A native of Brooklyn, Leavitt began his television career in the 1970s writing episodes for the comedies "Busting Loose," "Happy Days," "Laverne & Shirley" and "The Bad News Bears" (for which he garnered an NAACP Award).

In the early 1980s, in addition to writing and producing "The Jeffersons" (for which he won a People's Choice Award and a second NAACP Award), Leavitt co-wrote the pilot for "Silver Spoons" and co-created and executive produced the Jason Bateman sitcom "It's Your Move."

In the late '80s, Leavitt co-created "Married …," which, with its debut on the Fox network in 1987, broke many of the established rules and mores of television as it helped put the fledgling network in the black.

"The Cosby Show," Bill Cosby's feel-good family sitcom on NBC, was TV's top-rated show when "Married …" debuted in April 1987. Leavitt and co- creator Michael G. Moye called the new series "the anti-Cosby."

The dysfunctional Bundy family was headed by the chauvinistic women's shoe salesman Al (Ed O'Neill) and his lascivious, anti-homemaker wife, Peggy (Katey Sagal).
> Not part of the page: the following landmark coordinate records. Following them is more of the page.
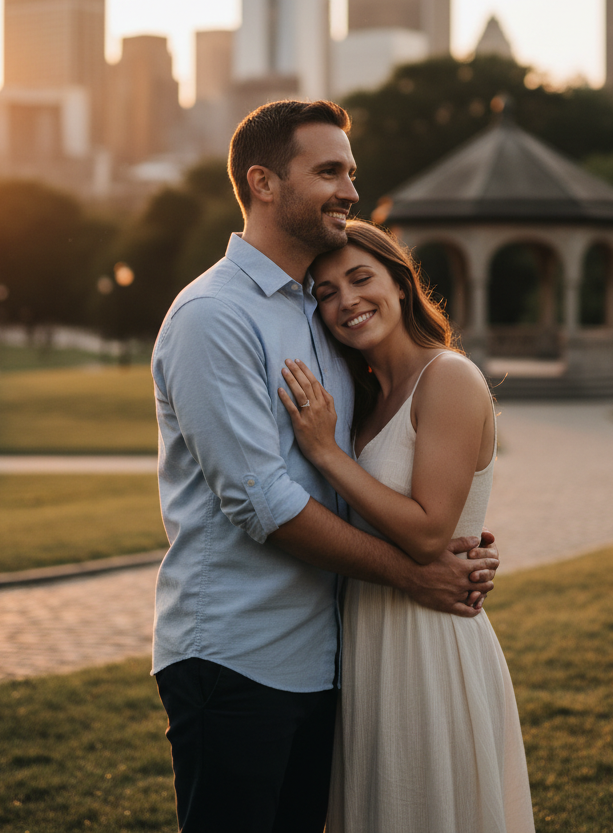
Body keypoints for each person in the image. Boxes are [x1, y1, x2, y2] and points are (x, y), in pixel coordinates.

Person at [151, 99, 501, 833]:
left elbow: (389, 467)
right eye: (330, 171)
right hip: (236, 658)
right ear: (264, 182)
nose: (350, 189)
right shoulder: (214, 316)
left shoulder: (319, 315)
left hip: (332, 660)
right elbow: (263, 503)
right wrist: (415, 572)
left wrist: (451, 537)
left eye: (352, 172)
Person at [278, 220, 535, 833]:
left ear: (400, 282)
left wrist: (326, 453)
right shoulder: (365, 398)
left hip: (430, 641)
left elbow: (426, 533)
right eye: (326, 293)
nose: (347, 300)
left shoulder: (448, 377)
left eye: (361, 278)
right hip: (364, 640)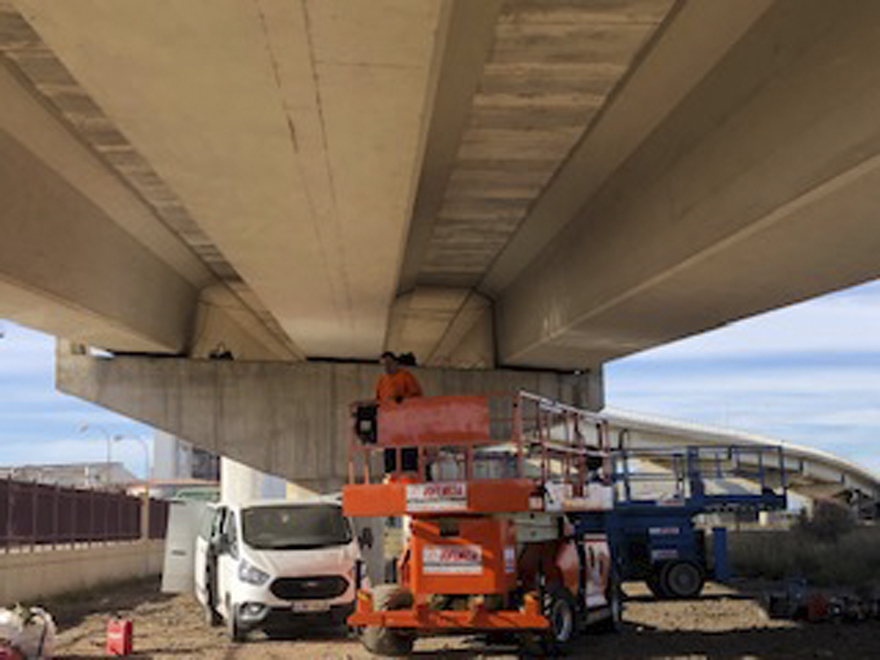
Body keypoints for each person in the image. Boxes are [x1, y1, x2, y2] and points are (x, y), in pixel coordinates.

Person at [375, 352, 422, 474]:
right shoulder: (382, 381)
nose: (386, 367)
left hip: (406, 423)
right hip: (390, 423)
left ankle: (410, 473)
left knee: (407, 451)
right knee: (390, 451)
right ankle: (391, 473)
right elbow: (378, 400)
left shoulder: (406, 376)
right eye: (384, 365)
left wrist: (403, 399)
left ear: (396, 363)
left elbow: (416, 396)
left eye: (389, 363)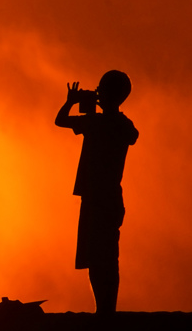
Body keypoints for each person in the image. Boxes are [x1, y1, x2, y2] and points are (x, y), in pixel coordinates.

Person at [54, 70, 139, 315]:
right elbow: (132, 135)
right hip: (107, 196)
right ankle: (104, 310)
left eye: (101, 89)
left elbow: (61, 120)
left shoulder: (102, 123)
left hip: (98, 197)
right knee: (103, 255)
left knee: (101, 256)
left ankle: (105, 311)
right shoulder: (114, 123)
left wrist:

They were a far cry from Cosby's prosperous OB-GYN physician and his lawyer wife.

Leavitt served as executive producer and wrote or co-wrote close to 150 episodes of "Married … ." Its 11-season run made it the second-longest-running sitcom in Fox history, behind "The Simpsons."

"Married …" earned seven Emmy nominations and an equal number of Golden Globe nominations, including best TV Series.

Leavitt graduated from the University of Miami with a degree in journalism. He worked as a reporter in the Miami area before launching his TV career as a writer on 1977's "Busting Loose," starring Adam Arkin.

Leavitt and David Duclon, a "Busting Loose" producer, worked a season as supervising producers on "Laverne & Shirley" before joining "The Jeffersons" as co-executive producers; a season later, they took over as executive producers and show runners through 1982.